Купец. Заслуживает, если только найдутся люди, которые в нем повинны.
Франц. Так они же и повинны — призываю в свидетели твою совесть!
Купец. Будь это верно, они бы не пользовались таким почетом, и Максимилиан не возвел бы их в дворянство.
Франц. А, какое там дворянство! Не копьями, не знаменами, не фалерами, не шрамами оно рождено — нет, его бесславно стяжал туго набитый кошелек: тем, кому незнакома доблесть, пришло на помощь богатство.
Купец. Но если ты оспариваешь дворянское достоинство дома Фуггеров, что ты скажешь о предках Льва Десятого, которые за короткое время из купцов превратились в могущественных государей?
Франц. То же, что о писцах Максимилиана, которым император пожаловал благородное звание, — лучше бы он кое-кого из них отправил на виселицу.
Купец. И Медичи{955} тоже не принадлежат к знати?
Франц. Медичи — это знатные купцы, так же как и Фуггеры, но благородными их назвать нельзя.
Гуттен. Верно говорит Сенека — писатель, достойный всяческого доверия: с тех пор как деньги стали цениться высоко{956}, истинная ценность вещей погибла.
Купец. Мне кажется, вы завидуете нашему достатку — потому и ведете такие речи.
Франц. Завидуем! Скорее уж ненавидим вас самих — за то, что, занимаясь самым грязным делом, вы требуете к себе уважения, не заслуживая ничего, кроме позора и срама.
Купец. Как «срама»? Это уж слишком грубо, такие вещи о порядочных людях не говорят!
Франц. Я объяснюсь, но помни, тот, кто захотел бы вас изобличить, объяснялся бы иначе. Итак, слушай: ложь менее всего приличествует человеку благородному, а вы радуетесь лжи, ложью живете.
Купец. Когда это было?
Франц. Всегда! Ведь ложь, клятвопреступление, обман и надувательство стало у купцов второй натурой. Разве не вошла купеческая присяга у народа в поговорку?
Купец. Вошла, но я думаю, что это несправедливо.
Франц. Те, кто вас знают, так не думают.
Гуттен. Вот почему, я полагаю, у них один бог с ворами и обманщиками — Меркурий: он их покровитель, по его имени названы коммерсанты, коммерция и меркантильность.

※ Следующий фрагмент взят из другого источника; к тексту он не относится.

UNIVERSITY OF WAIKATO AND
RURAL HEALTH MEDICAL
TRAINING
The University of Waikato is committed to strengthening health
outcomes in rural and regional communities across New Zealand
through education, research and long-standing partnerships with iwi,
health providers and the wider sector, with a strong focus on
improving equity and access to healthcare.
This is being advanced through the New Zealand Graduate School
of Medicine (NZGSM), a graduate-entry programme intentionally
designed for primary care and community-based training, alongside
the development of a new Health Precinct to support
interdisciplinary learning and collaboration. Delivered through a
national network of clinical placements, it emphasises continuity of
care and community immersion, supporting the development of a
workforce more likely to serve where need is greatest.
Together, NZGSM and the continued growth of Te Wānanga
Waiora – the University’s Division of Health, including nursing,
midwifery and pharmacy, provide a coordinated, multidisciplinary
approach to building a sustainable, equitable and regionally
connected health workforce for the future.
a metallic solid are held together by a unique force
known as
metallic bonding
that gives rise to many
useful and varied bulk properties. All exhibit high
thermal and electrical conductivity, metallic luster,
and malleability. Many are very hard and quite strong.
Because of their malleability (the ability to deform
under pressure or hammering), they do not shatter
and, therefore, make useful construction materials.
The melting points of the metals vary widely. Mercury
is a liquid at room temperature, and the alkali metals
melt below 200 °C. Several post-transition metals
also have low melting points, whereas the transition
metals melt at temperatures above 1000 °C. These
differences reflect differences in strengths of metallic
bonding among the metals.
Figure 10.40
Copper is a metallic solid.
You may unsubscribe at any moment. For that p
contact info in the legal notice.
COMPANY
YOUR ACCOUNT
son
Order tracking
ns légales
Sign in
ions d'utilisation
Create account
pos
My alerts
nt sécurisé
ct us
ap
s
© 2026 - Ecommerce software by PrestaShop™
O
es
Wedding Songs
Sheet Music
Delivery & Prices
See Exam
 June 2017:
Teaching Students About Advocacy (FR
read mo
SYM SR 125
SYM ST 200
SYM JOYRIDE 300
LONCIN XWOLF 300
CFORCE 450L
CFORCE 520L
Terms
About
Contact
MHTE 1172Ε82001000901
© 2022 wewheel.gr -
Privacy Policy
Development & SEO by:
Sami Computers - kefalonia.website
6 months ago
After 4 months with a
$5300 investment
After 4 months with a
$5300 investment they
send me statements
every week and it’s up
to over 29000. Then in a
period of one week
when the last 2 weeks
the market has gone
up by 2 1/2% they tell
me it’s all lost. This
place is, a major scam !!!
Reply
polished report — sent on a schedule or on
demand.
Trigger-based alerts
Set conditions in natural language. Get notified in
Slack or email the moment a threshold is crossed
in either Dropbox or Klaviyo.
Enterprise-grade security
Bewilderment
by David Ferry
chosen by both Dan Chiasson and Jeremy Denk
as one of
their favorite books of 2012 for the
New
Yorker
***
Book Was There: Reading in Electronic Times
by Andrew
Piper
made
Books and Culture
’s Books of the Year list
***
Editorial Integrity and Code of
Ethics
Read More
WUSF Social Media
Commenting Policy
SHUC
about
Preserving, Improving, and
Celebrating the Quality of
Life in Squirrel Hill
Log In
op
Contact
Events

Купец. Эх, если бы я прежде не сказал то, что мне хотелось, не нужно было бы сейчас выслушивать то, чего не хочется!.. Но все же вы не будете отрицать, что есть купцы добросовестные и порядочные.
Франц. Я это и раньше говорил. Однако мы почти не видим таких купцов, которые, получая прибыток, не приносили бы никому вреда. Даже если бы можно было наживаться самым честным образом, все-таки богатство, когда оно слишком велико, порождает неприязнь и раздоры, а когда тает, — рабство. И нелегко увидеть человека, который бы стремился к богатству и, в то же время, вел примерную жизнь: забота о деньгах отвлекает от совершенствования в добродетели. Как видишь, ваши жизненные правила чрезвычайно опасны.